Dr. Janice Fitzgerald says that so far this year, the province has recorded 230 confirmed cases of the vaccine-preventable respiratory tract infection, also known as pertussis.

Late last month, Quebec reported more than 11,000 cases during the same time period, while Ontario counted 470 cases, well above the five-year average of 98. In Quebec, the majority of patients are between the ages of 10 and 14.

Meanwhile, New Brunswick has declared a whooping cough outbreak across the province. A total of 141 cases were reported by last month, exceeding the five-year average of 34.

The disease can lead to severe complications among vulnerable populations including infants, who are at the highest risk of suffering from complications like pneumonia and seizures. Symptoms may start with a runny nose, mild fever and cough, then progress to severe coughing accompanied by a distinctive “whooping” sound during inhalation.

“The public, especially pregnant people and those in close contact with infants, are encouraged to be aware of symptoms related to pertussis and to ensure vaccinations are up to date,” Newfoundland and Labrador’s Health Department said in a statement.

Whooping cough can be treated with antibiotics, but vaccination is the most effective way to control the spread of the disease.

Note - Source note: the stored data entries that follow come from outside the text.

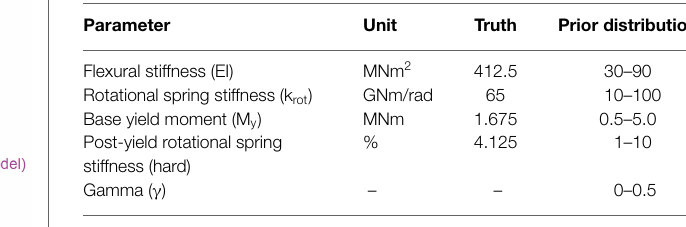
TABLE 1 | True values and prior distributions of the parameters to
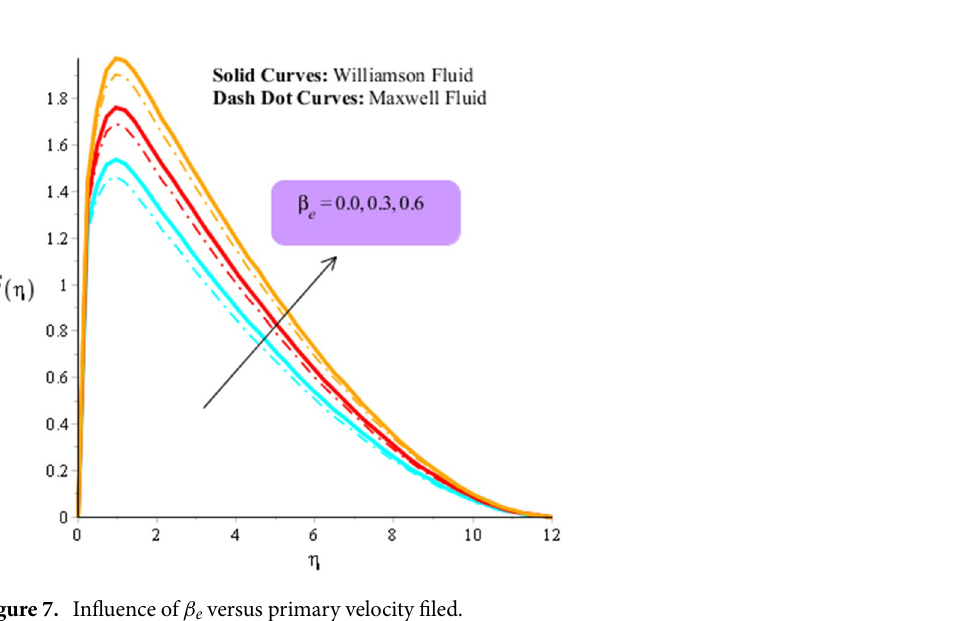
Figure 6. Influence of β i versus secondary velocity filed.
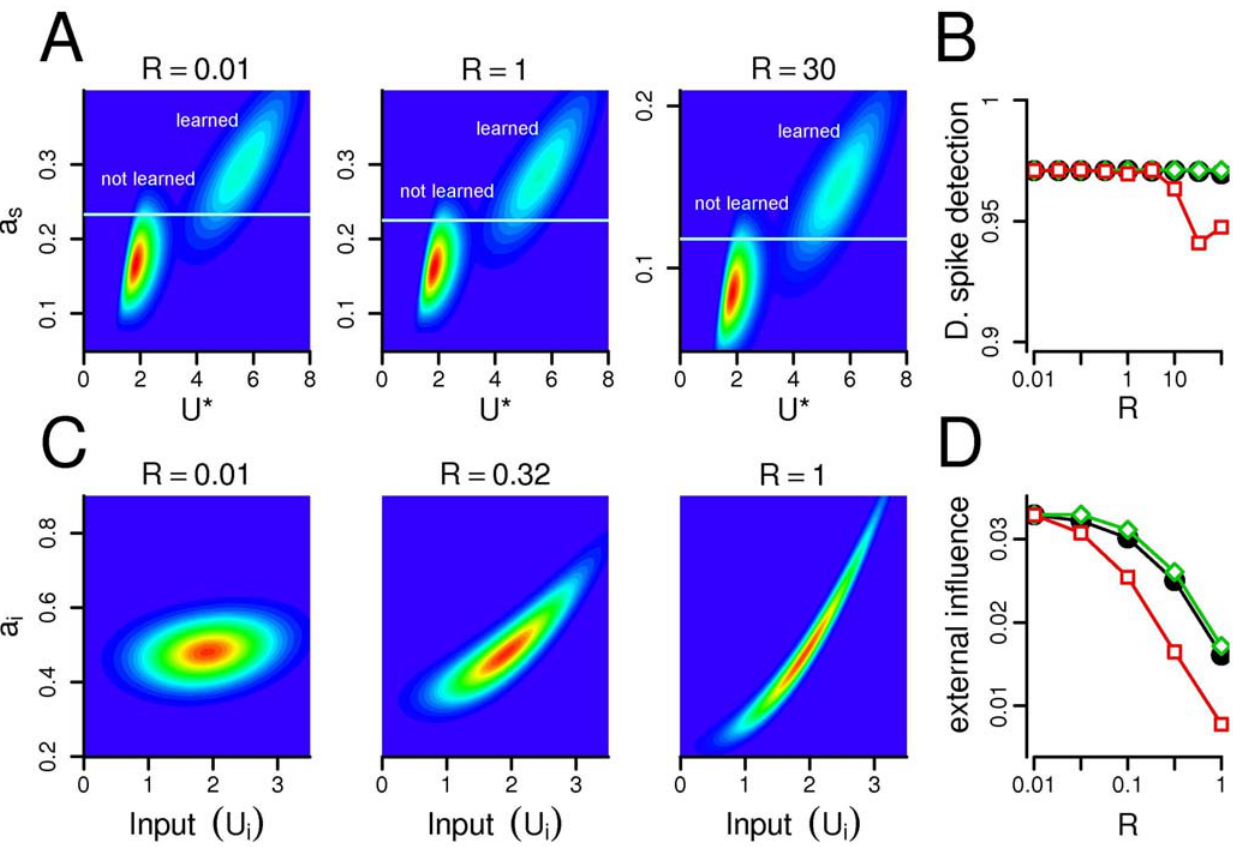
Figure 4. Changing the resistance influence the isolation of compartments, but not the detection of dendritic spikes. (A) The joint distribution of the somatic activation a s and the maximal dendritic input U * with different resistances. (B) The probability of detecting a dendritic spike remains constant even if the resistance changes 2–3 order of magnitude. Black circles: both somatic and dendritic resistances are altered; green ~ 0 : 01 ; red squares: somatic membrane resistance ( R s ) is changed while R s ) is changed, diamonds: only resistance of the dendritic membrane ( R d m m m ~ 0 : 01 . Although the distribution of the somatic activation scales with the resistance (see panel A and Eq. 7), the detection probability of a single R d m dendritic event remains relatively constant. (C) The joint distribution of the activation of a dendritic branch a i and its own input U i . When the resistance is low (left), the local activation depends only slightly on the input. Conversely, if the resistance is higher (right) the local input has substantial impact on the activation of the branch. (D) The external influence decreases as the resistance increases. Symbols are the same as on panel B. Note, that decreasing the resistance of the perisomatic membrane (red squares) is the most efficient in separating the dendritic compartments ). N (recall, that R s ~ R a (cid:1) R s m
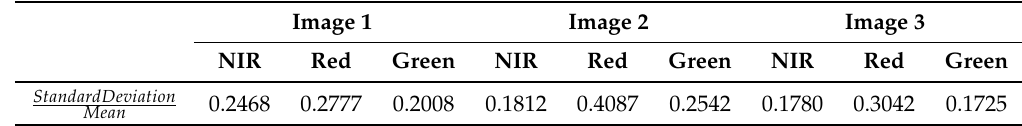
Table 9. Level of details in a target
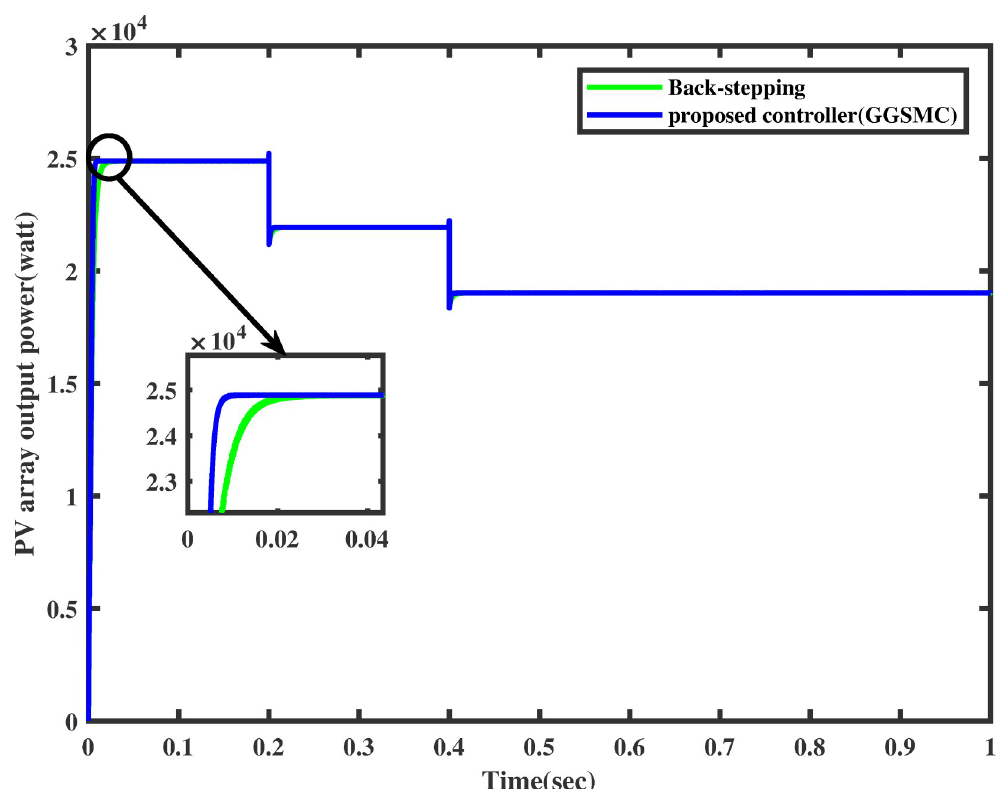
Fig 21. Comparison of PV array output power under varying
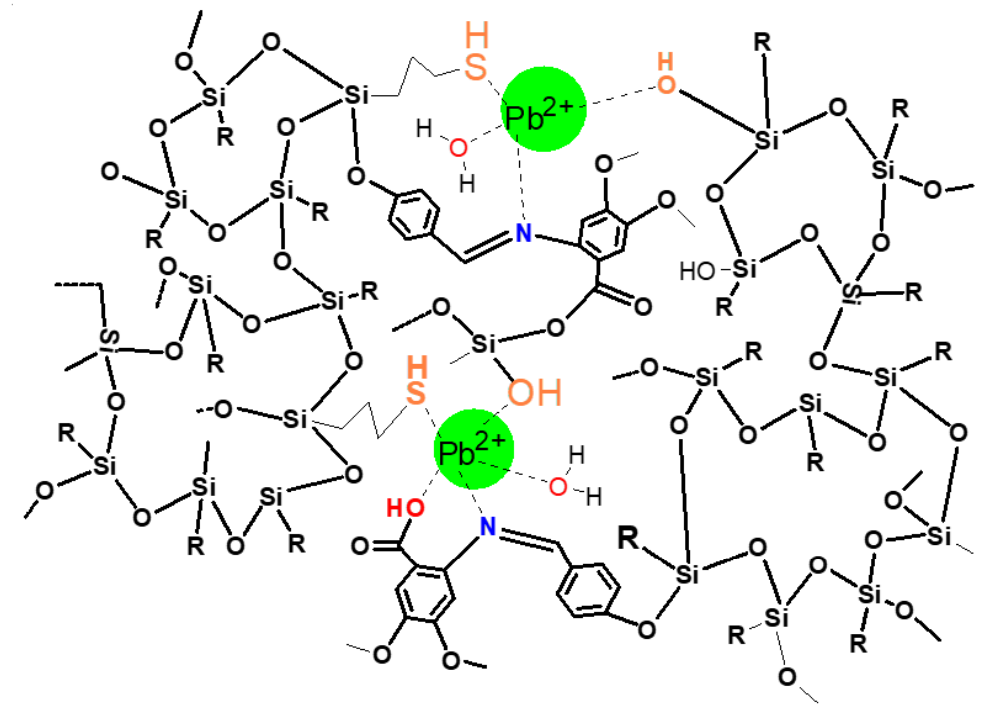
Figure 20. Pb(II) ion adsorbent 1 complex formation.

As a result, the province has expanded immunization efforts this school year. While booster doses are already offered in Grade 9, the vaccine is now being offered to Grade 8 students as well.

Public health officials say whooping cough is a cyclical disease that increases every two to five or six years.

Meanwhile, New Brunswick’s acting chief medical officer of health expects the current case count to get worse before tapering off.

A rise in whooping cough cases has also been reported in the United States and elsewhere. The Pan American Health Organization issued an alert in July encouraging countries to ramp up their surveillance and vaccination coverage.